━━━━━ Text block

In [2]:
!wget https://calmcode.io/static/data/pokemon.json

--2024-04-15 18:36:14--  https://calmcode.io/static/data/pokemon.json
Resolving calmcode.io (calmcode.io)... 172.66.0.96, 162.159.140.98, 2606:4700:7::60, ...
Connecting to calmcode.io (calmcode.io)|172.66.0.96|:443... connected.
HTTP request sent, awaiting response... 200 OK
Length: 59991 (59K) [application/json]
Saving to: ‘pokemon.json’


2024-04-15 18:36:15 (141 MB/s) - ‘pokemon.json’ saved [59991/59991]



We have downloaded the dataset from website and uploaded it to google colab runtime.

In [6]:
import json
import pathlib

file_path = 'pokemon.json'

with open(file_path, 'r') as file:
    poke_dict = json.load(file)


In [9]:
poke_dict[:4]

[{'name': 'Bulbasaur',
  'type': ['Grass', 'Poison'],
  'total': 318,
  'hp': 45,
  'attack': 49},
 {'name': 'Ivysaur',
  'type': ['Grass', 'Poison'],
  'total': 405,
  'hp': 60,
  'attack': 62},
 {'name': 'Venusaur',
  'type': ['Grass', 'Poison'],
  'total': 525,
  'hp': 80,
  'attack': 82},
 {'name': 'VenusaurMega Venusaur',
  'type': ['Grass', 'Poison'],
  'total': 625,
  'hp': 80,
  'attack': 100}]

Now we have loaded the dataset as a list of dictionaries and dataset is not following convinent format. It is having lot of attributes like name, type, total stats, hp, attack etc

We cannot efficeintly use pandas module to work with this type of data, so let us use a new complex topic "Method Chains". This topic is a mix of Fuctional Programming and Object Oriented Programming. It is very effective to perform operations on these type of datasets.

In [10]:
class Clumper:
    def __init__(self, blob):
        self.blob = blob

    def keep(self, func):
        return [d for d in self.blob if func(d)]

In [11]:
Clumper(poke_dict).keep(lambda d: 'Dragon' in d['type'])

[{'name': 'CharizardMega Charizard X',
  'type': ['Fire', 'Dragon'],
  'total': 634,
  'hp': 78,
  'attack': 130},
 {'name': 'Dratini', 'type': ['Dragon'], 'total': 300, 'hp': 41, 'attack': 64},
 {'name': 'Dragonair',
  'type': ['Dragon'],
  'total': 420,
  'hp': 61,
  'attack': 84},
 {'name': 'Dragonite',
  'type': ['Dragon', 'Flying'],
  'total': 600,
  'hp': 91,
  'attack': 134},
 {'name': 'AmpharosMega Ampharos',
  'type': ['Electric', 'Dragon'],
  'total': 610,
  'hp': 90,
  'attack': 95},
 {'name': 'Kingdra',
  'type': ['Water', 'Dragon'],
  'total': 540,
  'hp': 75,
  'attack': 95},
 {'name': 'SceptileMega Sceptile',
  'type': ['Grass', 'Dragon'],
  'total': 630,
  'hp': 70,
  'attack': 110},
 {'name': 'Vibrava',
  'type': ['Ground', 'Dragon'],
  'total': 340,
  'hp': 50,
  'attack': 70},
 {'name': 'Flygon',
  'type': ['Ground', 'Dragon'],
  'total': 520,
  'hp': 80,
  'attack': 100},
 {'name': 'Altaria',
  'type': ['Dragon', 'Flying'],
  'total': 490,
  'hp': 75,
  'attack': 70

This Clumper class is very flexible and helps us to analyze and filter the data according to our desire or requirements. It will take the dataset as input and returns the appropriate list we desire as output.

━━━━━━━━━━
━━━━━ Information supplied

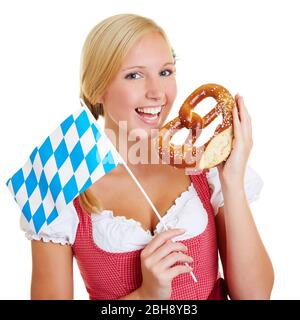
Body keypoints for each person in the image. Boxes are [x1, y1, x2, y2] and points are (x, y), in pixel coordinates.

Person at [24, 13, 274, 300]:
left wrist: (233, 183)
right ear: (97, 89)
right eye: (134, 75)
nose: (158, 93)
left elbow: (255, 296)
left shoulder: (203, 167)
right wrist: (144, 297)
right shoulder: (59, 185)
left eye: (165, 72)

━━━━━━━━━━

*Problems to solve:*
- A) Using the Pokémon method-chains notebook, answer these, one per line:
(i) What length in bytes did the download report for pokemon.json?
(ii) Which two programming styles does the notebook say "Method Chains" mixes?
(iii) What does the keep method of the Clumper class return?
- B) Resume the Pokémon method-chains notebook after its final sentence, carrying on in the same style.

*Task-by-task outputs:*
- A)
(i) 59991 bytes (59K).
(ii) Functional Programming and Object Oriented Programming.
(iii) A list of the dictionaries in self.blob for which func(d) is true.

- B)
Let us say we want to work with only "dragon" type pokemon from the dataset, so we want to extract only those. We can do it by using the above code.

We are using "Lambda" functions topic to apply condition without even defining the function.

There we go we got all dragon type pokemon as list.
Everything looks fine but we are having one issue.

The keep method is returning the lists as output and if we want to apply another filtration to the list we cannot do as keep method cannot be applied on keep method as data is a list. So let us try to modify the code and get the output as Clumper object, so that we can apply as many keep methods on top it to get precise data with lot of filtrations.

In [12]:
class Clumper:
    def __init__(self, blob):
        self.blob = blob

    def keep(self, func):
        return Clumper([d for d in self.blob if func(d)])

In [14]:
(Clumper(poke_dict)
  .keep(lambda d: 'Dragon' in d['type'])
  .keep(lambda d: d['hp'] > 100)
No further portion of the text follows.